Combined the U.K. now has enough installed solar PV capacity to power 1.5 million British households, and boasts 650,000 PV installations of all shapes and sizes. This steady growth in the U.K. solar industry is set to continue this year, with IHS forecasting an additional 3.2 GW of capacity to be added in 2015.

Reports vary as to how much solar PV capacity was added in 2014, with some analysts suggesting it could be more than 2.5 GW. DECC’s figures point to the addition of around 2.2 GW – which may in fact be a conservative estimate.

Whichever figure proves most accurate, Paul Barwell – CEO of the Solar Trade Association (STA) – has called the data a “milestone achievement” for U.K. solar, and a testament to the hard work of thousands of British solar businesses, many of which are small and medium companies working "at the forefront of a real solar transformation".

"We are now well underway to a million solar installations of all shapes and sizes across the country," added Barwell. "This is a world-class achievement and something the coalition government can be proud of."

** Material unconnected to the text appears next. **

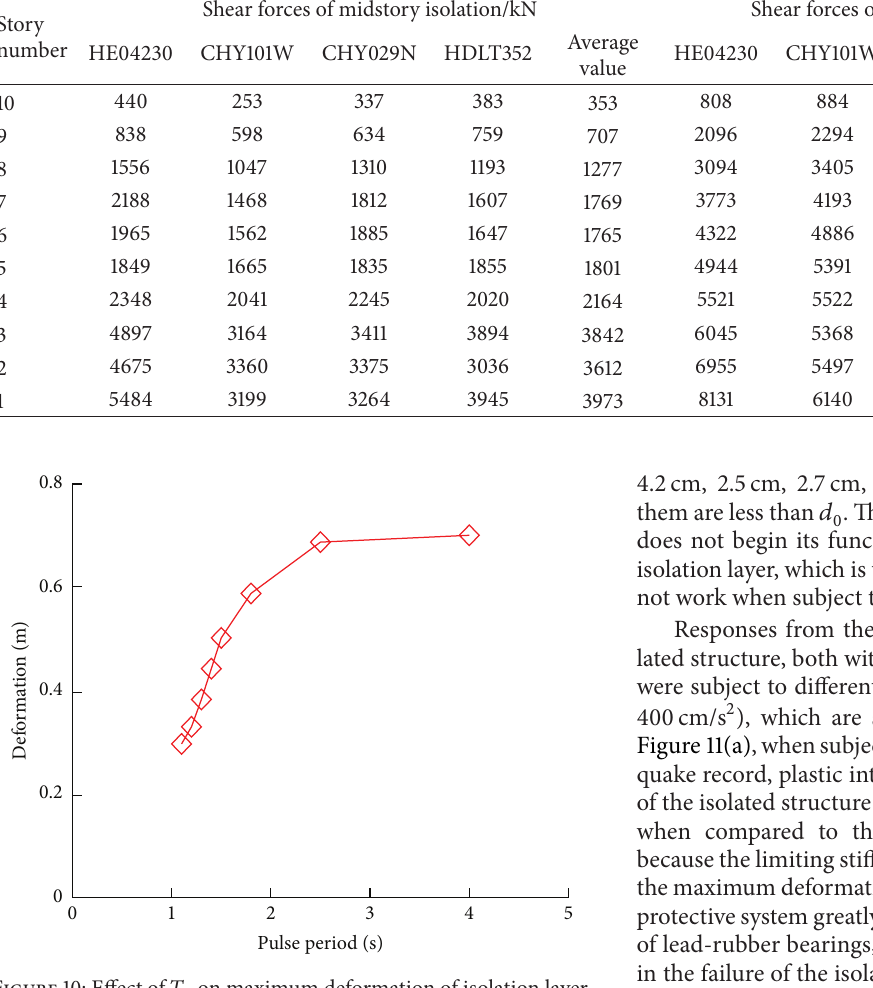
Figure 10: Effect of 𝑇 𝑝 on maximum deformation of isolation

Barwell was keen to stress just how much public support solar energy has in the U.K., stating that the industry could be cost-competitive with gas by 2020 also support 50,000 jobs by 2030 if given the right support from government.

"We will only reach that point if the next government [a general election is due in May] provides a stable policy framework and a level playing field with other technologies," said Barwell.

The announcement last May that the government was to withdraw Renewable Obligation (RO) support for solar projects larger than 5 MW two years early sent shockwaves through the industry, creating confusion and prompting an end-of-year rush to install that will still be felt in Q1 2015.

"The outlook from this April is a concern and it seems to make little sense to stymie such a success story," warned Barwell. "I hope the new government will build on this success and set higher solar targets for 2020 and provide the stable business environment the industry needs to deliver."

The STA pointed to analysis that suggests the next U.K. government to be elected this May will have a huge opportunity to move the country’s very first low-carbon technology off subsidy during its time in office. This opportunity is likely to prove attractive to whichever party is next in power, and thus the STA is keen for the next government to take heed of its Solar Independence Plan – which outlines ways to double the U.K.’s solar ambitions for little extra cost.